## YOUR INSTRUCTIONS
Copy the records below exactly as they are written.

Collected data entries

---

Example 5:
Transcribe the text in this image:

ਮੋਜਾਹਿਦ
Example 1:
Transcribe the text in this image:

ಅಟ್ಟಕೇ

## WRITTEN REPLY
---

Example 5:
Transcribe the text in this image:

ਮੋਜਾਹਿਦ
Example 1:
Transcribe the text in this image:

ಅಟ್ಟಕೇ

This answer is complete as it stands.